Один из этих снов - невзирая фантастический антураж - показался Алексею настолько значимым и принципиально связанным с пережитыми им событиями, что он, некоторое время поколебавшись, решил оставить для истории его развёрнутую запись.
Глава четырнадцатая
Единственное желание
Вот оставленная Алексеем запись своего невероятного сна.
“Я оказался в просторном зале с высокими дубовыми панелями на стенах, увенчанными готическими астверками, с ещё более высоченным потолком и огромными окнами, за которыми должна была отлично просматриваться едва ли ни половина ночной Москвы, пылающей миллионами огней. Однако первое же приближение к оконной раме заставило меня в ужасе отшатнуться - вместо знакомых проспектов и площадей за окном распахивалась бездна, наполненная холодным свечением миллиардов ночных светил. Среди них в жуткой тишине перемещались несколько колоссальных ледяных воронок, срывающих звёзды с невидимых осей и увлекающих за собою в тёмную пустоту.

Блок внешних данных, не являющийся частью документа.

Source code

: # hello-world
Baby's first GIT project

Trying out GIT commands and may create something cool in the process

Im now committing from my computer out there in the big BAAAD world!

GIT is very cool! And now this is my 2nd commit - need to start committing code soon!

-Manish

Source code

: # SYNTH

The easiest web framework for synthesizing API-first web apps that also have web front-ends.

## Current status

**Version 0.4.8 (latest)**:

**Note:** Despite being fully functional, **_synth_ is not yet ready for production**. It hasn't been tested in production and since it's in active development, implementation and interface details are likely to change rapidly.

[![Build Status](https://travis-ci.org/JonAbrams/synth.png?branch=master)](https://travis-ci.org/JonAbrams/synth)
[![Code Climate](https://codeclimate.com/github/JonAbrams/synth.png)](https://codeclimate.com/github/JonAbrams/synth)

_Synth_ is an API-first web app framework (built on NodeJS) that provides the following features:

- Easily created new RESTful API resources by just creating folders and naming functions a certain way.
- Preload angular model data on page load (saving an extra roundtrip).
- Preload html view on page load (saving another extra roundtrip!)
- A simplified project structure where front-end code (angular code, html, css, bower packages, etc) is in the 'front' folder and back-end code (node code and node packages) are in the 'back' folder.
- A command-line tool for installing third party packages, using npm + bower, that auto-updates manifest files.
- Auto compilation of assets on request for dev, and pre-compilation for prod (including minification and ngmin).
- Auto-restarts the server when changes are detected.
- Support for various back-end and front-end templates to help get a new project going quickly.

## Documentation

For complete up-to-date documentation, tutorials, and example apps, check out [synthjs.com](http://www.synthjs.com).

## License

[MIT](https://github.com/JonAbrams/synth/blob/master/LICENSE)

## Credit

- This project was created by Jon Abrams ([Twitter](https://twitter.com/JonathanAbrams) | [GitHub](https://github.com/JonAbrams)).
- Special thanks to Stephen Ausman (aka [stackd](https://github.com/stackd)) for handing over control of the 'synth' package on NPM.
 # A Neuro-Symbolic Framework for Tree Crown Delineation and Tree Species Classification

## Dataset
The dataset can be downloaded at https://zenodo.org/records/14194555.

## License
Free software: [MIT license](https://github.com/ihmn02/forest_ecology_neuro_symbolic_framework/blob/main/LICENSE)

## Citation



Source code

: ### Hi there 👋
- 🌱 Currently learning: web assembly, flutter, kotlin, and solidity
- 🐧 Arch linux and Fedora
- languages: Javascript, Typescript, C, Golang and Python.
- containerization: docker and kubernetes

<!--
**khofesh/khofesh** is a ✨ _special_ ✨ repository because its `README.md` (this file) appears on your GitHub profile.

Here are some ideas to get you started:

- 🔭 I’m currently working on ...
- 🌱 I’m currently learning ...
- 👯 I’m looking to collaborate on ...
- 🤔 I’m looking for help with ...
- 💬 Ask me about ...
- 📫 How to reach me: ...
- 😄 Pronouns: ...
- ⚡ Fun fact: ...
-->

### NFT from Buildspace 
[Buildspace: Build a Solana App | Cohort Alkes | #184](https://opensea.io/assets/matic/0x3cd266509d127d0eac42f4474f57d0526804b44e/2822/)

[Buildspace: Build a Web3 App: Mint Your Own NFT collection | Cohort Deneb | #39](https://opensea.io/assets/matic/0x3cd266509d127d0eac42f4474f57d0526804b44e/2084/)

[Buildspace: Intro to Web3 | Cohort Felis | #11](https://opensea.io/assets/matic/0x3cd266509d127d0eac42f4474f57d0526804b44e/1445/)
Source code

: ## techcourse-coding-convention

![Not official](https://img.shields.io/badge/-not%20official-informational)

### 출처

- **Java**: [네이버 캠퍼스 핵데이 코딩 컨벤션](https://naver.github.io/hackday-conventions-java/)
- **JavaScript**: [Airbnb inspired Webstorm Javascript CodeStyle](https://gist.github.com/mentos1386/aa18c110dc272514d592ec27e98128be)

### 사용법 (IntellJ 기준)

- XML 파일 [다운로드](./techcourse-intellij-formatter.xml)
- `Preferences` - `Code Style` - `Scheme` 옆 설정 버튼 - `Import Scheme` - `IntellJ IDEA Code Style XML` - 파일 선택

В дальнем конце зала я разглядел стол, во главе которого находился никто иной, как Сталин. Его лицо выглядело не вполне обычно - оно было осунувшимся, чрезвычайно постаревшим и при этом выражало бесконечную усталость. На небольшом отдалении от Сталина, различимый лишь в профиль, сидел другой человек - по виду широкоплечий и высокий, лица которого я долго не мог распознать. Было только заметно, что его веки неестественно сильно раскрыты, как бывает при базедовой болезни, а по огромной шее, которую даже расстёгнутый воротник френча заметно продолжал сдавливать, то и дело пробегали судорожные порывы.

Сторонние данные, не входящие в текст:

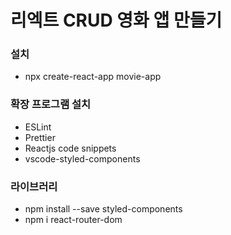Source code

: # 리엑트 CRUD 영화 앱 만들기

### 설치

- npx create-react-app movie-app

### 확장 프로그램 설치

- ESLint
- Prettier
- Reactjs code snippets
- vscode-styled-components

### 라이브러리

- npm install --save styled-components
- npm i react-router-dom
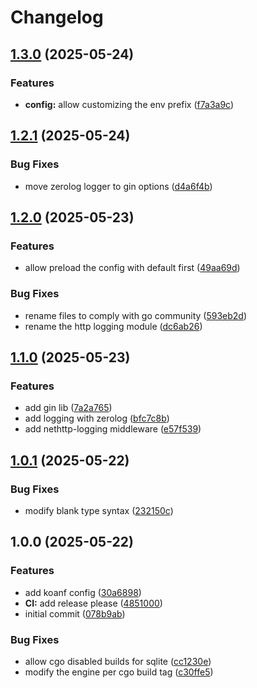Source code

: # Changelog

## [1.3.0](https://github.com/meysam81/x/compare/v1.2.1...v1.3.0) (2025-05-24)


### Features

* **config:** allow customizing the env prefix ([f7a3a9c](https://github.com/meysam81/x/commit/f7a3a9c410f324cd8106f9c3ce31512c6310e459))

## [1.2.1](https://github.com/meysam81/x/compare/v1.2.0...v1.2.1) (2025-05-24)


### Bug Fixes

* move zerolog logger to gin options ([d4a6f4b](https://github.com/meysam81/x/commit/d4a6f4bb4bb697e670b2dc3408c76bc1045969e8))

## [1.2.0](https://github.com/meysam81/x/compare/v1.1.0...v1.2.0) (2025-05-23)


### Features

* allow preload the config with default first ([49aa69d](https://github.com/meysam81/x/commit/49aa69d81b699c5e417564e8489676dd6f4731ef))


### Bug Fixes

* rename files to comply with go community ([593eb2d](https://github.com/meysam81/x/commit/593eb2d652be45f6b87d461ea3c9ea1cad8902ea))
* rename the http logging module ([dc6ab26](https://github.com/meysam81/x/commit/dc6ab266cb500cd4413cbeab6eee518f7bf9fce8))

## [1.1.0](https://github.com/meysam81/x/compare/v1.0.1...v1.1.0) (2025-05-23)


### Features

* add gin lib ([7a2a765](https://github.com/meysam81/x/commit/7a2a76553cbf623670e9bed3e5189b863e85e1c1))
* add logging with zerolog ([bfc7c8b](https://github.com/meysam81/x/commit/bfc7c8bc2838ff5ba8154e44053029a833f86dfb))
* add nethttp-logging middleware ([e57f539](https://github.com/meysam81/x/commit/e57f5397858b579cafcef7a7eeea3b09727acfc5))

## [1.0.1](https://github.com/meysam81/x/compare/v1.0.0...v1.0.1) (2025-05-22)


### Bug Fixes

* modify blank type syntax ([232150c](https://github.com/meysam81/x/commit/232150c05c1cd6cfb31feb76b7073b05a304b96f))

## 1.0.0 (2025-05-22)


### Features

* add koanf config ([30a6898](https://github.com/meysam81/x/commit/30a6898aac14b16c8c76ef70dc81e902d12112e4))
* **CI:** add release please ([4851000](https://github.com/meysam81/x/commit/4851000bc4bf04d7211c87c7cb20a25bb50cf636))
* initial commit ([078b9ab](https://github.com/meysam81/x/commit/078b9ab1cd30890e43506636f13b7e63b93a9054))


### Bug Fixes

* allow cgo disabled builds for sqlite ([cc1230e](https://github.com/meysam81/x/commit/cc1230eac50b666704e387bc37ca66ccaee2a1c7))
* modify the engine per cgo build tag ([c30ffe5](https://github.com/meysam81/x/commit/c30ffe52a07fb87b69fcb62998488855b9d369f2))
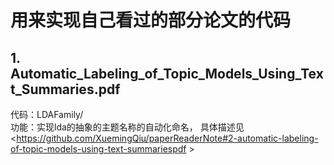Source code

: # 用来实现自己看过的部分论文的代码
## 1. Automatic_Labeling_of_Topic_Models_Using_Text_Summaries.pdf  
代码：LDAFamily/  
功能：实现lda的抽象的主题名称的自动化命名，
具体描述见<https://github.com/XuemingQiu/paperReaderNote#2-automatic-labeling-of-topic-models-using-text-summariespdf >

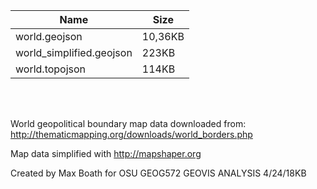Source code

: Name | Size
-----|----
world.geojson | 10,36KB
world_simplified.geojson | 223KB
world.topojson | 114KB

<br></br>

World geopolitical boundary map data downloaded from:
http://thematicmapping.org/downloads/world_borders.php

Map data simplified with http://mapshaper.org

Created by Max Boath for OSU GEOG572 GEOVIS ANALYSIS 4/24/18KB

Обоих объединяла шахматная доска, плотно заставленная фигурами, по расположению которых можно было судить, что партия только началась и не успела перевалить за дебют или самое начало миттельшпиля.
Некоторое время я молча смотрел на них, не решаясь приблизиться или что-то произнести. Однако очень скоро убедился, что они оба меня видят, и поэтому моё молчание у входа становилось неуместным. Когда же, набравшись сил, я подошёл к столу, то они, приняв это как должное, продолжили разглядывать фигуры и не проронили в мой адрес ни слова. Зато я смог рассмотреть лицо второго - это был маршал Тухачевский, о казни которого в июне 1937 года писали все газеты.
Я не знал, как реагировать на то, что наблюдаю, и продолжал растеряно молчать, хотя и понимал, что поступать так дальше - недопустимо. Я был готов выдавить из себя какую-нибудь банальность и обязательно сделал бы это, если в самый последний момент из неподвижных уст Сталина не прозвучали бы адресованные мне слова:
— Товарищ Гурилёв, ви выполнили ваше задание? Нашли этого беглеца Рейхана, удравшего от орловских чекистов?
— Да, товарищ Сталин,— с нескрываемым облегчением ответил я.— Мы обнаружили дневник Рейхана, в котором он изложил всю нужную информацию. Однако самого Рейхана найти не удалось, так как он умер в феврале или марте сорок второго, отбившись от отступающих наших войск, предположительно в лесном массиве между Свербихой и Полуденным.